(Task requirements)
(1) In the MSE exercise, why does the comparison code call `torch_loss.backward()`? Answer in one to three sentences.
(2) Shorten the paragraph in the MSE exercise that begins "5.3 Compare against PyTorch’s built-in implementation" into a single sentence, keeping its main facts.
(3) Carry on the MSE exercise from its final line.

(Source passage)

The Mean Squared Error (MSE) measures how far predictions are from the true values by averaging the squared differences.

For $N$ predictions $\hat{y}_i$ and true labels $y_i$:

\begin{align}
\mathcal{L}_{\text{MSE}} &= \frac{1}{N} \sum_{i=1}^N (\hat{y}_i - y_i)^2
\end{align}

**5.1 Find the derivative of the MSE function** <br>

---

*Your answer here:*  

---
**5.2 We now want to implement the MSE Loss in code. Fill in the missing parts of the following class so that it computes both the activation and its derivative.**

In [None]:
class MSE:
    @staticmethod
    def loss(y_true: torch.Tensor, y_pred: torch.Tensor) -> torch.Tensor:
        pass

    @staticmethod
    def gradient(y_true: torch.Tensor, y_pred: torch.Tensor) -> torch.Tensor:
        pass

**5.3 Compare against PyTorch’s built-in implementation. You can use `torch.nn.MSELoss` to compute the loss and gradients automatically.**

In [None]:
N, C = 5, 3
y_true = torch.rand(N, C)                      
y_pred = torch.rand(N, C, requires_grad=True)  

# --- Built-in PyTorch loss ---
loss_fn = ...
torch_loss = ...

# Backprop to get gradients
torch_loss.backward()
torch_grad = y_pred.grad.clone()

# --- Your implementation ---
manual_loss = ...
manual_grad = ...

# --- Compare ---
print("PyTorch loss:", torch_loss.item())
print("Manual loss:", manual_loss.item())

(Dataset extract)
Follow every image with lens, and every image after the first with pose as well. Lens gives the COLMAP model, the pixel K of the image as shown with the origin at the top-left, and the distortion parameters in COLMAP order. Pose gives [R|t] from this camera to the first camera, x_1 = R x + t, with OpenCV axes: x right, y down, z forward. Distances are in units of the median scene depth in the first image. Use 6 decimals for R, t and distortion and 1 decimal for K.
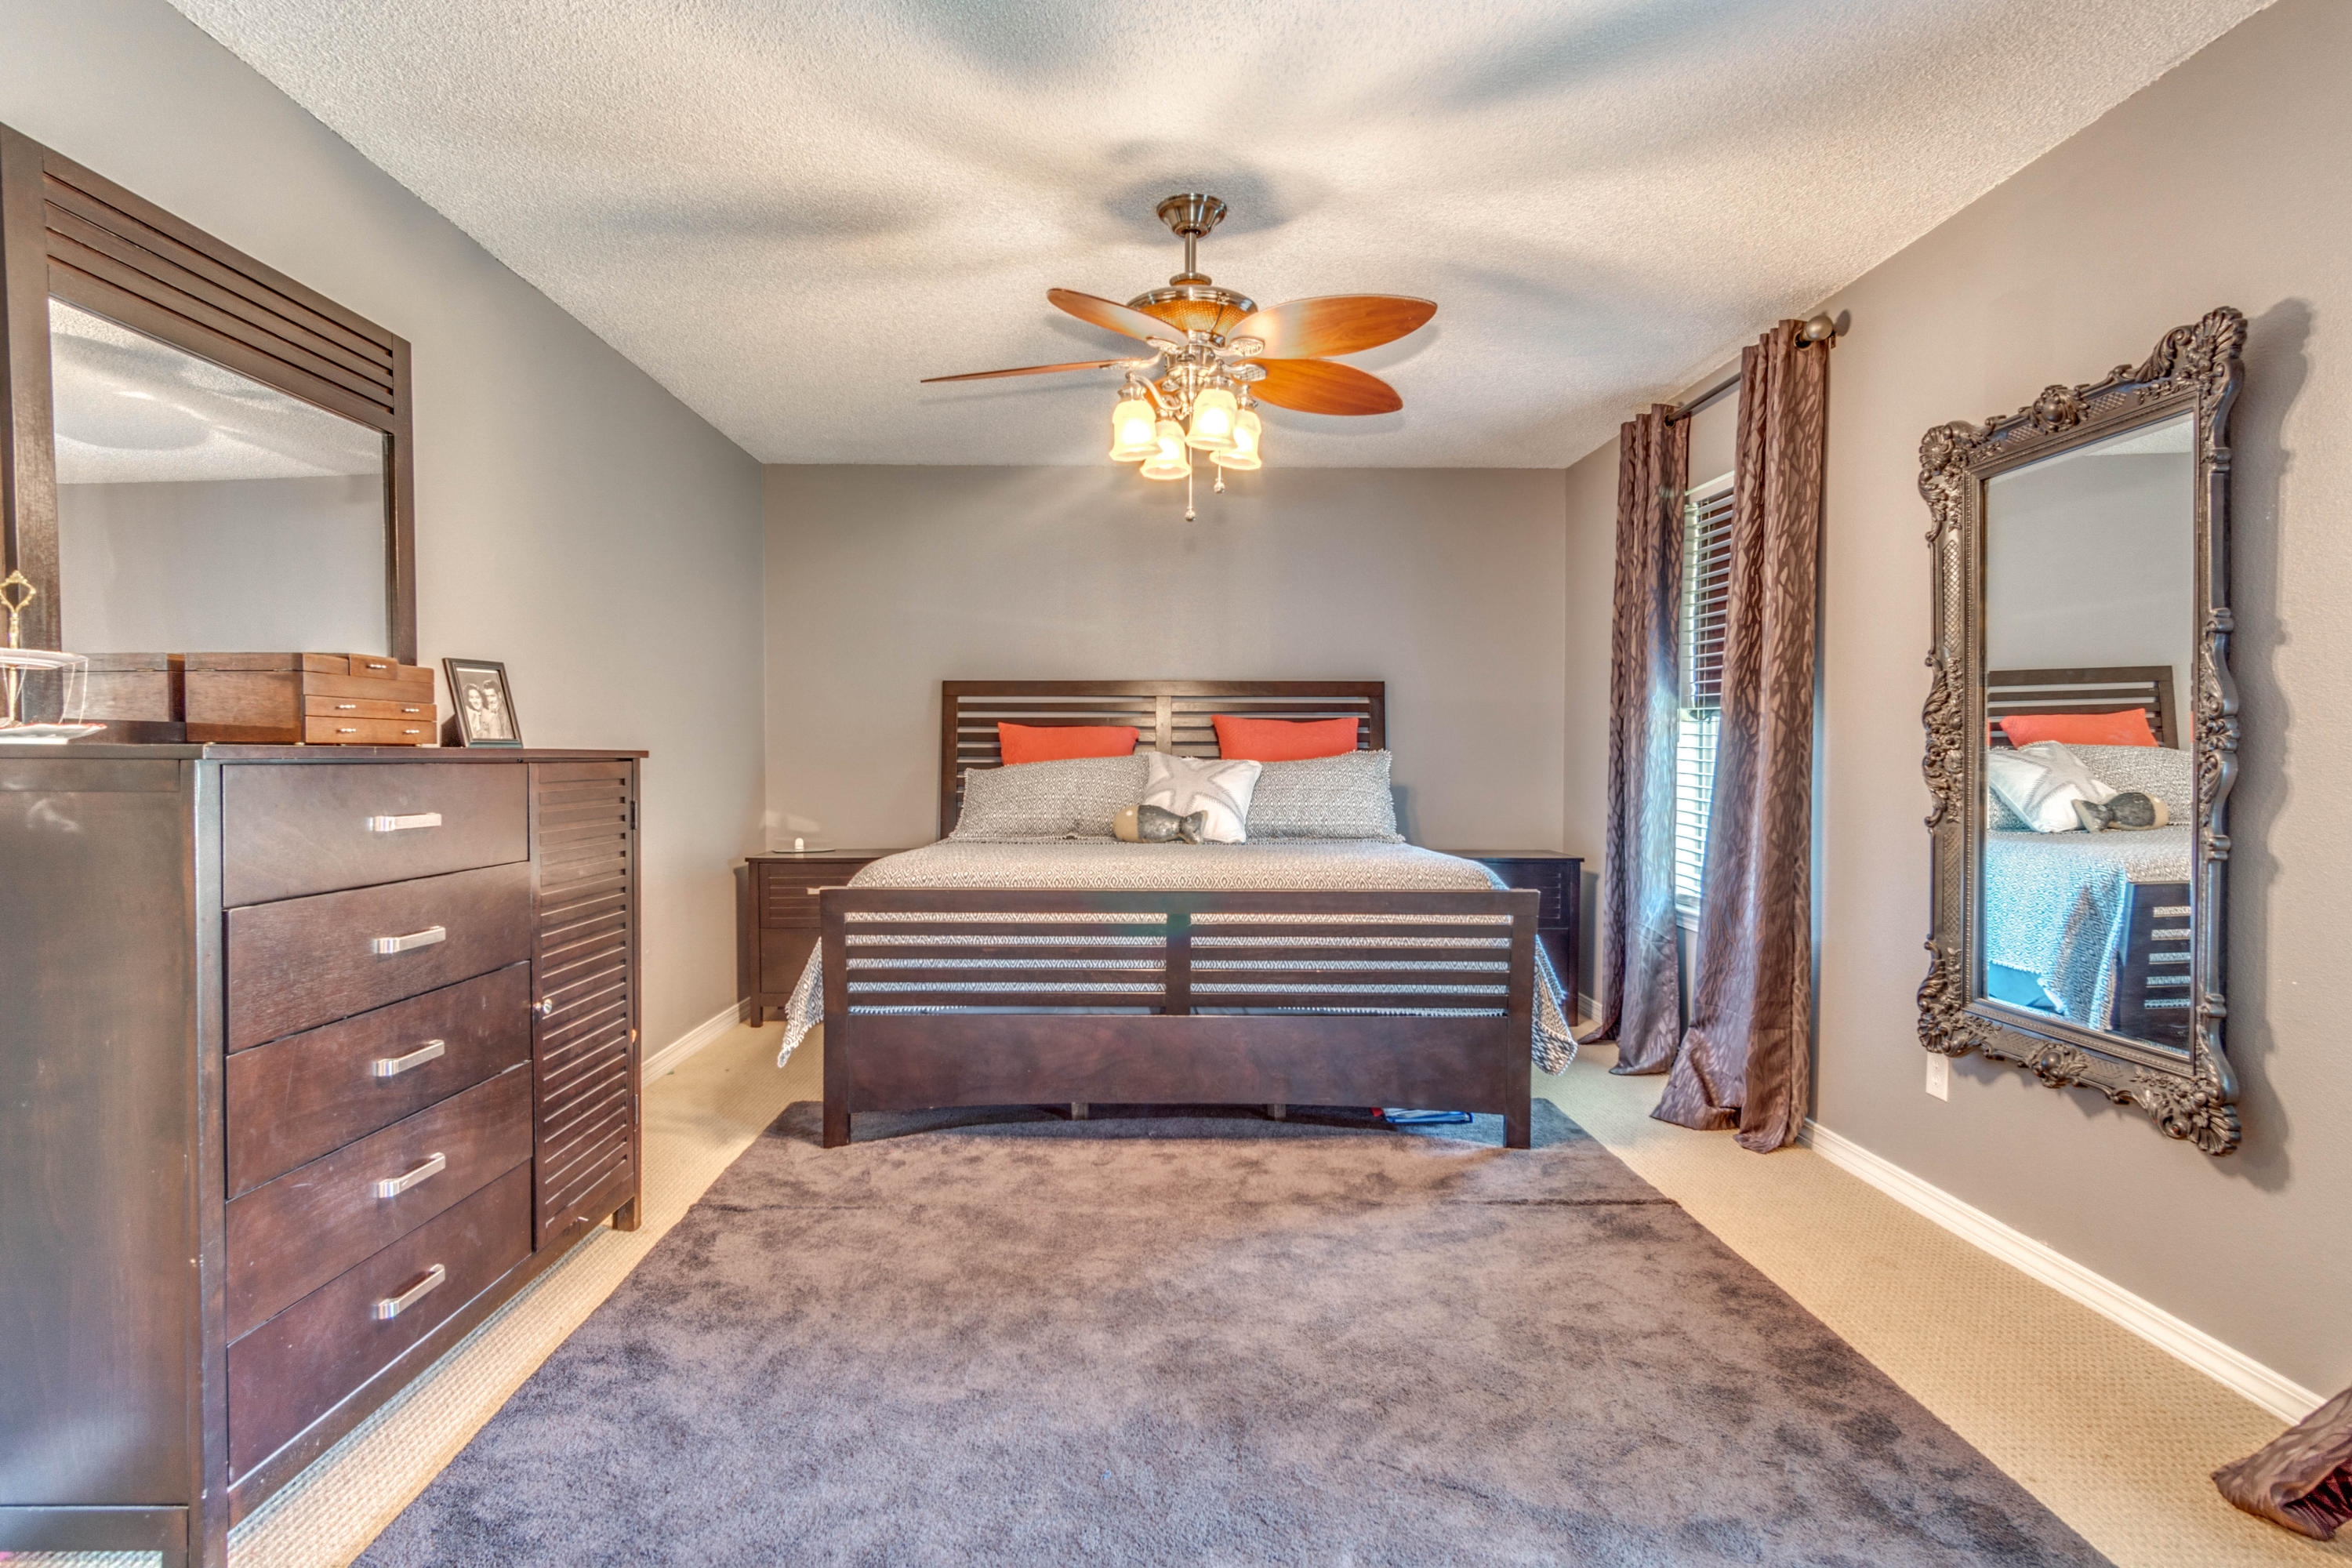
lens RADIAL K [[1248.9, 0, 1126.4], [0, 1248.9, 777.6], [0, 0, 1]] dist [-0.003362, 0.004522]
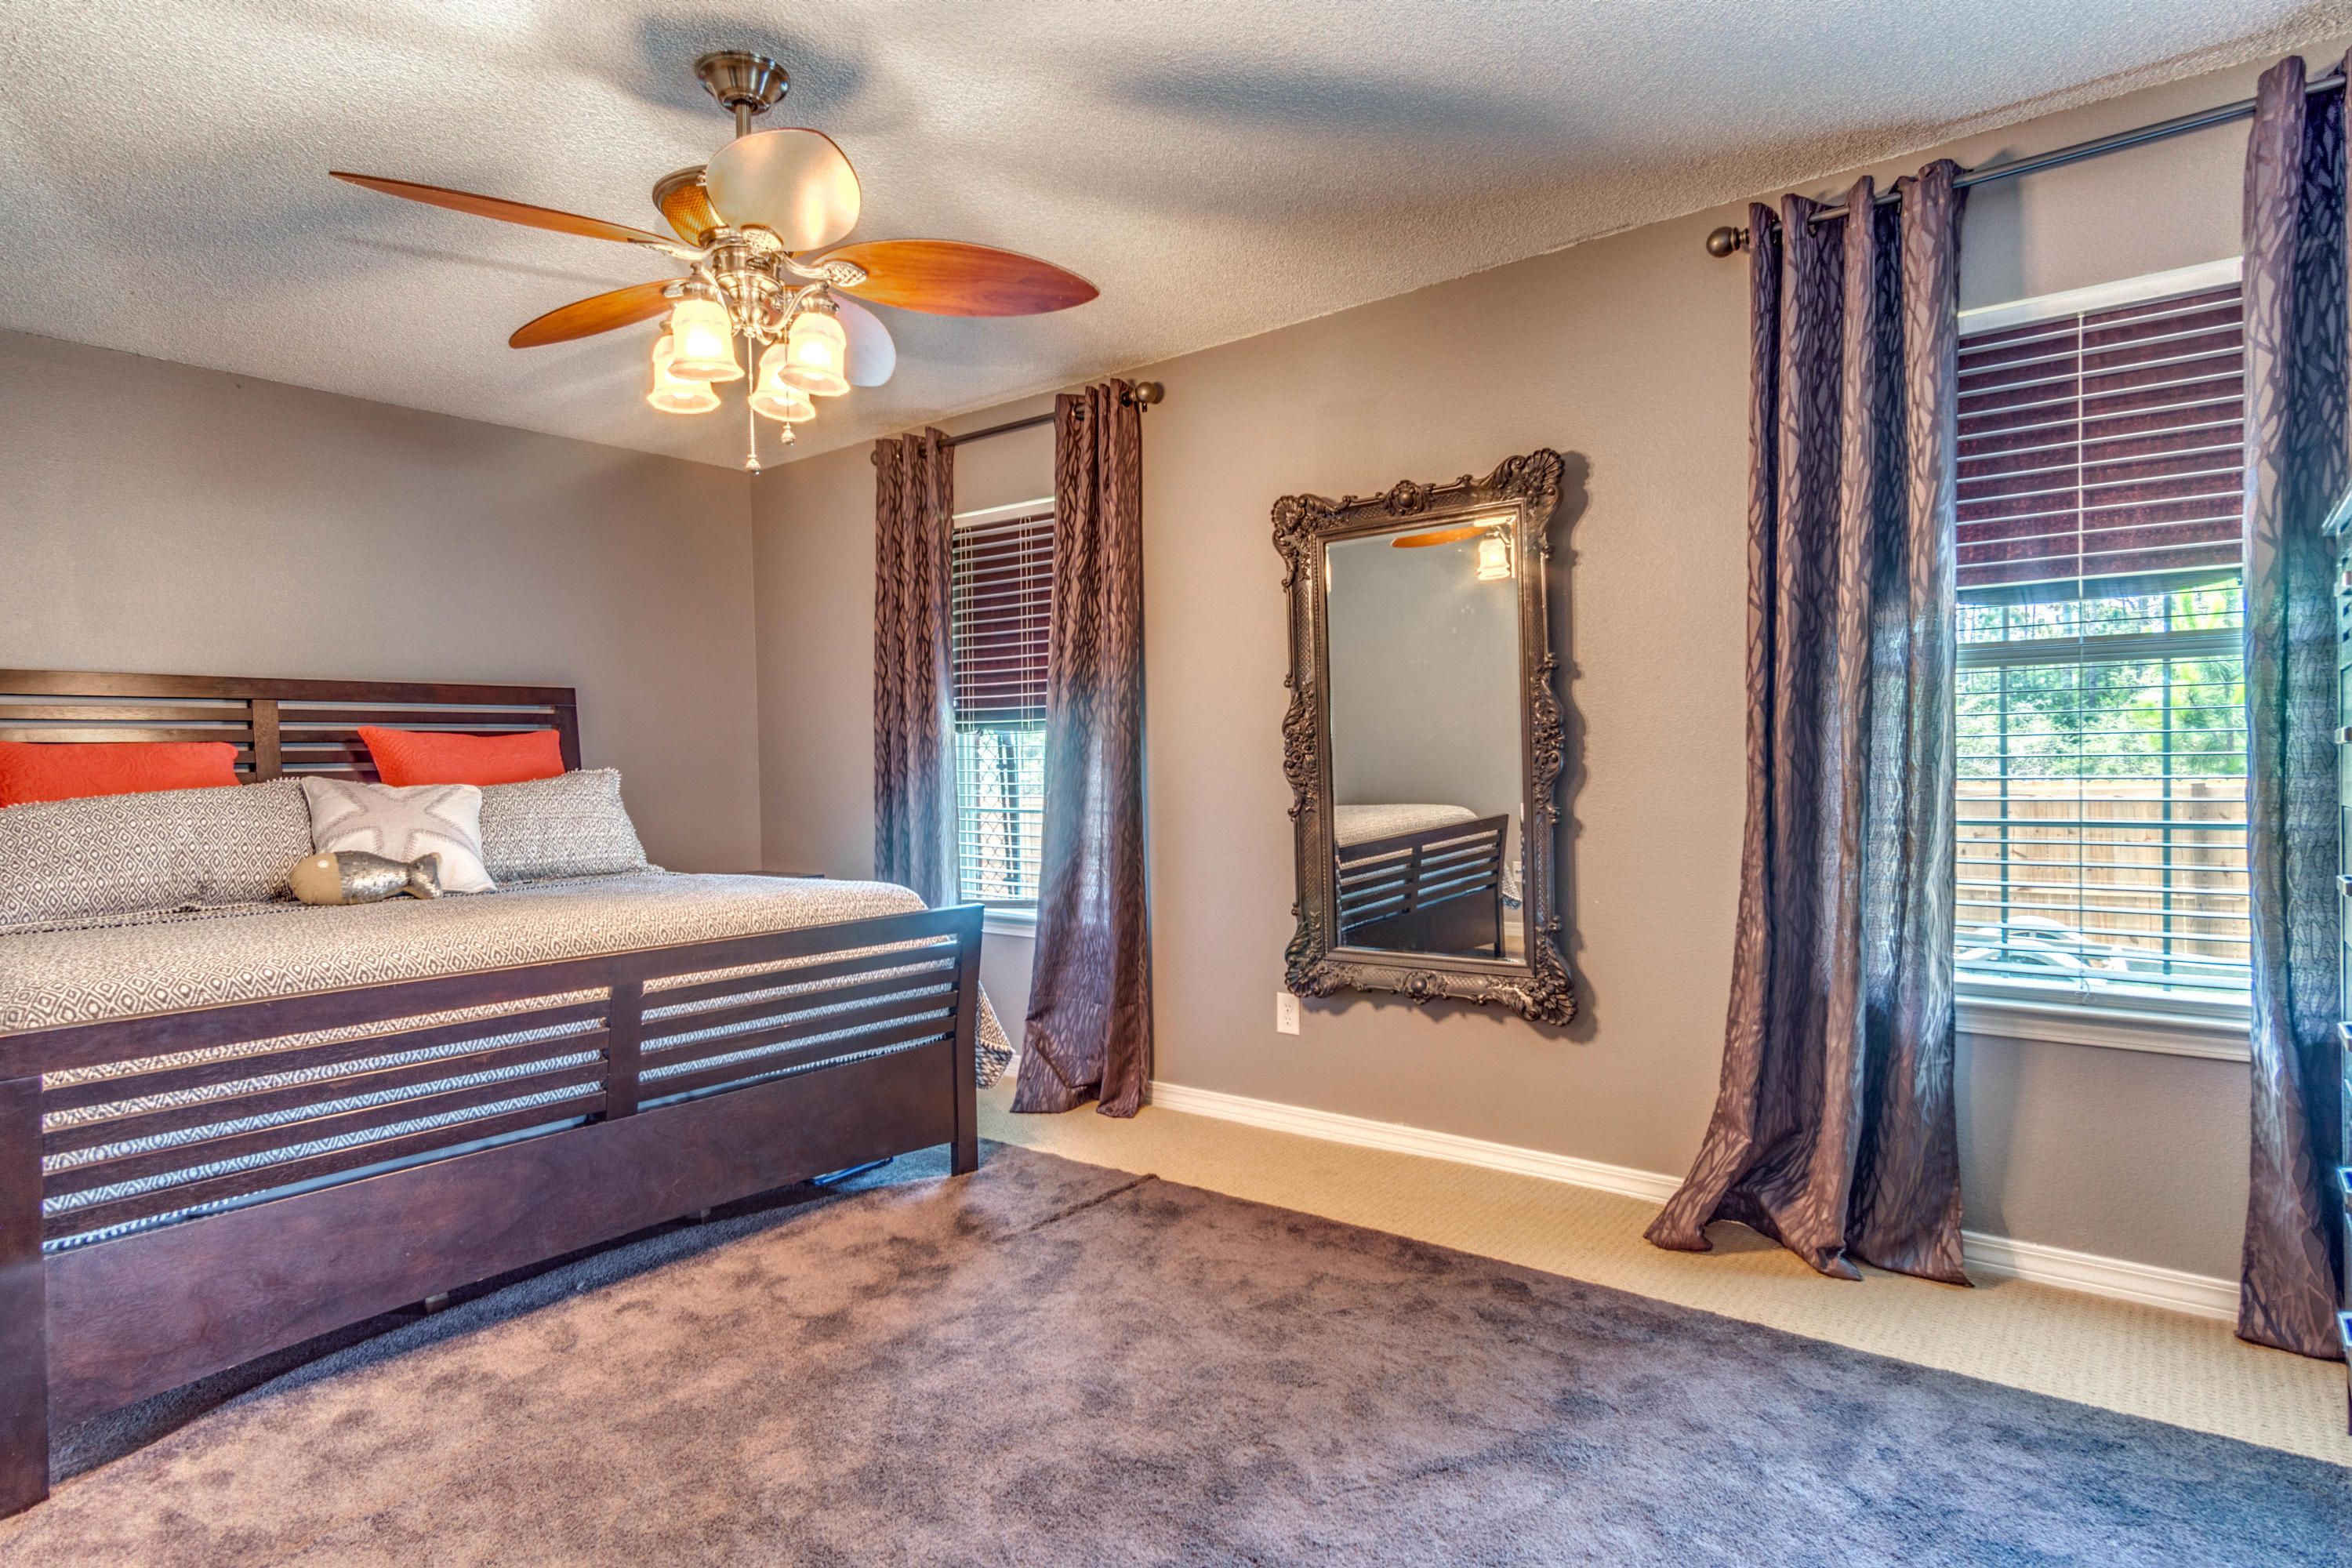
lens RADIAL K [[1248.9, 0, 1172.9], [0, 1248.9, 776.6], [0, 0, 1]] dist [-0.003362, 0.004522]
pose [[0.631124, -0.025049, 0.775277, -0.354219], [0.037113, 0.999309, 0.002075, -0.006377], [-0.774794, 0.027464, 0.631618, 0.274264]]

(Results of the tasks)
(1) The call backpropagates through PyTorch's built-in loss to get the gradients. The gradient stored on `y_pred` is then cloned as `torch_grad`, so it can be compared with the gradient from your own implementation.

(2) 5.3 Check your implementation against PyTorch's built-in `torch.nn.MSELoss`, which computes the loss and gradients automatically.

(3)
print("\nPyTorch gradient:\n", torch_grad)
print("Manual gradient:\n", manual_grad)

print("\nLoss close?  ", torch.allclose(torch_loss, manual_loss))
print("Grad close?  ", torch.allclose(torch_grad, manual_grad))

## 6. The whole Pipeline: Training on FashionMNIST

### Loading the FashionMNIST Dataset

We will use **FashionMNIST**, a dataset of grayscale 28×28 images of clothing items (e.g., shirts, shoes, bags).  
It is built into PyTorch and can be easily downloaded.

#### Datasets and Dataloaders
- A **Dataset** object (like `datasets.FashionMNIST`) gives you access to the data samples and their labels.  
- A **DataLoader** wraps a dataset and helps you:
  - Load the data in **mini-batches** (instead of one sample at a time).  
  - **Shuffle** the data during training (good for generalization).  
  - Use multiple worker processes to speed up loading.  

In practice, you almost always combine a Dataset with a DataLoader when training models in PyTorch.


In [None]:
training_data = datasets.FashionMNIST(
    root="data",
    train=True,
    download=True,
    transform=ToTensor()
)

test_data = datasets.FashionMNIST(
    root="data",
    train=False,
    download=True,
    transform=ToTensor()
)

# Setup the Dataloader for training
train_dataloader = DataLoader(training_data, batch_size=64)
test_dataloader = DataLoader(test_data, batch_size=64)

sample_idx = torch.randint(len(training_data), size=(1,)).item()
img, label = training_data[sample_idx]
plt.imshow(img.squeeze(), cmap="gray")
plt.title(f"Label: {label}")
plt.show()

**5.1 How many features does each sample have?**

**5.2 How many classes do we have in the dataset?**

---

*Your answers here:*  

---

### Choosing a Device (CPU or GPU)

Training deep learning models can be much faster on a GPU, if one is available.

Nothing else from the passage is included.